Сомнений не остается. Мне представляется, как, опустив книзу острую мордочку с маленькими глазками, не спеша, барсук брел по этой тропинке, тщательно принюхиваясь, и угадывал… Как он угадывал, что под землей, в уютной каморке, в крепких, плотно скатанных шарах спят куколки жуков, а над ними в полусонной дреме сидят сами родители.

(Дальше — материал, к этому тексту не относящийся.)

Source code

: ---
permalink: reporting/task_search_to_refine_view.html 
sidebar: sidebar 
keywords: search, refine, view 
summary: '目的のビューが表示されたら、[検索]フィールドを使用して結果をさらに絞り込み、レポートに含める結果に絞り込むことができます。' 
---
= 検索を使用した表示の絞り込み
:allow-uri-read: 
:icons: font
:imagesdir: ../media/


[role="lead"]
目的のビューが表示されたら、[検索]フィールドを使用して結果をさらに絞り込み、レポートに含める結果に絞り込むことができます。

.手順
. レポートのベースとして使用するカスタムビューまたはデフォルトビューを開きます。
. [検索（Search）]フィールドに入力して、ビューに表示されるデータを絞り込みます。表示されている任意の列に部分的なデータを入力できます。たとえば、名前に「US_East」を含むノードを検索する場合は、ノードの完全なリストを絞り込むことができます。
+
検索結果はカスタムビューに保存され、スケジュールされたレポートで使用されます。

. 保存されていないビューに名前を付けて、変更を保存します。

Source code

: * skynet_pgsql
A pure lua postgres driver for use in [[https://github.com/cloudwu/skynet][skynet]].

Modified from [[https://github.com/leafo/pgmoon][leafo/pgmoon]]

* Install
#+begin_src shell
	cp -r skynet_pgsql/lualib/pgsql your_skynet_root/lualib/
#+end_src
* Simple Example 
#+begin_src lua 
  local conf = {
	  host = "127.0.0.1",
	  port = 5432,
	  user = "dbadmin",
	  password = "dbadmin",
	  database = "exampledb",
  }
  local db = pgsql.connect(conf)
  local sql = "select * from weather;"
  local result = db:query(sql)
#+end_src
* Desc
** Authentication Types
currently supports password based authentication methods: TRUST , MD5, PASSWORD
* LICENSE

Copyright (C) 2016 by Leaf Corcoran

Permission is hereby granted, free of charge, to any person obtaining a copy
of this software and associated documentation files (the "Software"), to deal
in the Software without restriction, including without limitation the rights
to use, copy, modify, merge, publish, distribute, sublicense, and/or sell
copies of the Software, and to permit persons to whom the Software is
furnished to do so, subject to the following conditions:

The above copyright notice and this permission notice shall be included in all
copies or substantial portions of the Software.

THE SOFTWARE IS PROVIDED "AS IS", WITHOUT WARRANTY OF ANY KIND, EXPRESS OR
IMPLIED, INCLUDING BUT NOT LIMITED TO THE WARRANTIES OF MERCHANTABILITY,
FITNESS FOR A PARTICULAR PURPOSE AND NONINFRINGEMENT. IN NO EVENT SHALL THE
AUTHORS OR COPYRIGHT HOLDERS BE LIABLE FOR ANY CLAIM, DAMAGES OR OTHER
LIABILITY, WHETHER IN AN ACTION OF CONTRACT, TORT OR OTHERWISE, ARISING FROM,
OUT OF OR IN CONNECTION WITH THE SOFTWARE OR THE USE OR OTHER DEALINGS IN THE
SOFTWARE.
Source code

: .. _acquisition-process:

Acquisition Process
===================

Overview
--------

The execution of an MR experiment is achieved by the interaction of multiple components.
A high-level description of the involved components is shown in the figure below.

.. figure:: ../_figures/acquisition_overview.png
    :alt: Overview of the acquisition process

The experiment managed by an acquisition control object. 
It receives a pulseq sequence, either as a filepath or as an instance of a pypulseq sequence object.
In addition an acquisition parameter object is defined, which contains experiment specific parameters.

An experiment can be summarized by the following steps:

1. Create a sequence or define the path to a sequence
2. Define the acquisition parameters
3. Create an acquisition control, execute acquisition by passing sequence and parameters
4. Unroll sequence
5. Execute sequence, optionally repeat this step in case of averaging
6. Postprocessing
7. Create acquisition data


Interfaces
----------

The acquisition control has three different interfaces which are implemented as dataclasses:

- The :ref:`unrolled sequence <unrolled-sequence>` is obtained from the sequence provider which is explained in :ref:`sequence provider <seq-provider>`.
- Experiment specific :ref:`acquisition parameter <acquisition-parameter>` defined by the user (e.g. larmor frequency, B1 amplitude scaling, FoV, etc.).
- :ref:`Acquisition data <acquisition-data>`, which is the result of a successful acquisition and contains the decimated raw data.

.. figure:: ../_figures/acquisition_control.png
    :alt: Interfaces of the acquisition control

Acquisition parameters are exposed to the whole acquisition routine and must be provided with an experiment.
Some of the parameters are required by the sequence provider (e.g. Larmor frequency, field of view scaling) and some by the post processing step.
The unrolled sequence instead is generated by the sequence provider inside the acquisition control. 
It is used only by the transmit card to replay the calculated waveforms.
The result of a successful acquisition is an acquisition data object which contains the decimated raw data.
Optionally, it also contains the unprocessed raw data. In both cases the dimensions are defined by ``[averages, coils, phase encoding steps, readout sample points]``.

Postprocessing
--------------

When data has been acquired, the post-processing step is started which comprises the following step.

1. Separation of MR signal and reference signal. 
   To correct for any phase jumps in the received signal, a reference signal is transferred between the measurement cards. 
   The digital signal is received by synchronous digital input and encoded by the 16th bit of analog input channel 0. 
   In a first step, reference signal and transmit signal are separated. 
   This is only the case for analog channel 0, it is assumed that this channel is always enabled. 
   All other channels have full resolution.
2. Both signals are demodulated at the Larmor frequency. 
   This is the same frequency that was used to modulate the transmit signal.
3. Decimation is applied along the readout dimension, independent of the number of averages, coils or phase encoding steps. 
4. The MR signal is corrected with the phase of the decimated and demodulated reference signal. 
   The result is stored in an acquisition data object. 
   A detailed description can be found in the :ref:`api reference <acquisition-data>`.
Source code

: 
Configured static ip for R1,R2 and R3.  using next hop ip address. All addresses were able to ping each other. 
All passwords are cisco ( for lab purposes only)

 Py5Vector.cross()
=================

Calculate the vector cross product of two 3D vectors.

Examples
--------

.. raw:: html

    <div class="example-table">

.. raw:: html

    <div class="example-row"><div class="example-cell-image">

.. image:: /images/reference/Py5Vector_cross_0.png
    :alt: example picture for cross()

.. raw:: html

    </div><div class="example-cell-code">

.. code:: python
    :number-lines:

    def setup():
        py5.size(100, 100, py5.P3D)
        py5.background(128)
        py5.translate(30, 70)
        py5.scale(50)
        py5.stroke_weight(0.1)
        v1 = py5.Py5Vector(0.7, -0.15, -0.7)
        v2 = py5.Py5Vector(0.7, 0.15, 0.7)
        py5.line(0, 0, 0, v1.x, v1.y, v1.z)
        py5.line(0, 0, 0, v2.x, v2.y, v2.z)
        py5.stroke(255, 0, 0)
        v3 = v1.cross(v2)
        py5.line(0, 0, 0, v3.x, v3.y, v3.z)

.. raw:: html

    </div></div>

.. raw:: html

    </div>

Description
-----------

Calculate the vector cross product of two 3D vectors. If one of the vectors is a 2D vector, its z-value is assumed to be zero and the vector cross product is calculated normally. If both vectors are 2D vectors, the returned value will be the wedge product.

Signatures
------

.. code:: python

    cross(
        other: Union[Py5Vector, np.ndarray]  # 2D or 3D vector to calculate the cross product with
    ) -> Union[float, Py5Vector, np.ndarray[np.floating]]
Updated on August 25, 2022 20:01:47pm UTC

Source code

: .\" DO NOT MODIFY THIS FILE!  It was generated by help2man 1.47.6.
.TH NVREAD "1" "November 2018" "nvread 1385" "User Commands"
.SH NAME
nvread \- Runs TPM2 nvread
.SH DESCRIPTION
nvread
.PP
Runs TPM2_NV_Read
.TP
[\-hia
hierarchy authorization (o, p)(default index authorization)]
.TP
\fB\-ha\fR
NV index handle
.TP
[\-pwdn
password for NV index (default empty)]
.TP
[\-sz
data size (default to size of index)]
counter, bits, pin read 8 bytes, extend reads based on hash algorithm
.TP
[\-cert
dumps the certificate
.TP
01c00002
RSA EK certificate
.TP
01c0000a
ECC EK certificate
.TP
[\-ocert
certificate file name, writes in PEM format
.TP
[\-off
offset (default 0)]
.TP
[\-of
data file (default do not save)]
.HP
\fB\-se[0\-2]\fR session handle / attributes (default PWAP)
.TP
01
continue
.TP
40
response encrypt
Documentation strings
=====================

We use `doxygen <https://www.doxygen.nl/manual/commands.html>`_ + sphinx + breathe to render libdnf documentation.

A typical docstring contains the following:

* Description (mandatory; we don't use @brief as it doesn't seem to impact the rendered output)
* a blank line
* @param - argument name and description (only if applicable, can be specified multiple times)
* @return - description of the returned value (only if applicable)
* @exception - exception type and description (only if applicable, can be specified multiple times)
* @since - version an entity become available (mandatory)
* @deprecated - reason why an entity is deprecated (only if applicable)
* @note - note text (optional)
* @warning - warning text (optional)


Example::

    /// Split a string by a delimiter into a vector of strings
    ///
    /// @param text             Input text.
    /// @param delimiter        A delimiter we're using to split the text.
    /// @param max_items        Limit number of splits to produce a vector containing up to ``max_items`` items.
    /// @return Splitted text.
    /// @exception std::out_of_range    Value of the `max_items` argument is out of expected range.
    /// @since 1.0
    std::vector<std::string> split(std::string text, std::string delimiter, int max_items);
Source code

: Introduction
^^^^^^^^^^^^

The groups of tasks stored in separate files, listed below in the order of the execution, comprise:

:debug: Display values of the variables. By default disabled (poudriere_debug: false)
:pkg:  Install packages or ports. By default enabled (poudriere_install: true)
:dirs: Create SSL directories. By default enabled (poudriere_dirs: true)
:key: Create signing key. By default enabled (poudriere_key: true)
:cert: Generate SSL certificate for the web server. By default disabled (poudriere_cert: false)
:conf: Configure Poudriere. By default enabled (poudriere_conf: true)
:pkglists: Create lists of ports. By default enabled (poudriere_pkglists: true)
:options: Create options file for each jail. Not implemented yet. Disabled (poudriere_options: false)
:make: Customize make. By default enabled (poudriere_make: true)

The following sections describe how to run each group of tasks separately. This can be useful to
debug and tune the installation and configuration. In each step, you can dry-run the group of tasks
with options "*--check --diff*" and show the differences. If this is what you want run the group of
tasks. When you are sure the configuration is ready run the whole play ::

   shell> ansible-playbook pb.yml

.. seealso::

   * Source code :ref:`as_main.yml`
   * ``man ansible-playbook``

Какой надо обладать силой обоняния, чтобы уловить запах жуков через толщу плотной, сухой и окаменевшей под палящими лучами солнца земли.
А может быть, барсуку помогало не столько обоняние, сколько какое-нибудь неизвестное нам чувство?
Но пора спешить к биваку. Там, наверное, меня заждались.
Долго я не был в Карачингиле. За это время зазеленела пустыня, зацвела желтыми тюльпанами. Но на юг все еще летели журавли, пели жаворонки, истошными голосами кричали фазаны.
Что же стало с мокрицами? Я поспешил проведать их колонию.
Было жарко. Все замерло. Мокрицы сидели во входах, сторожили свое жилище. Но один неугомонный самец таскал из норы землю, трудился, не дожидаясь вечера. Я взял его в руки, посмотрел через лупу. Потом посадил на место.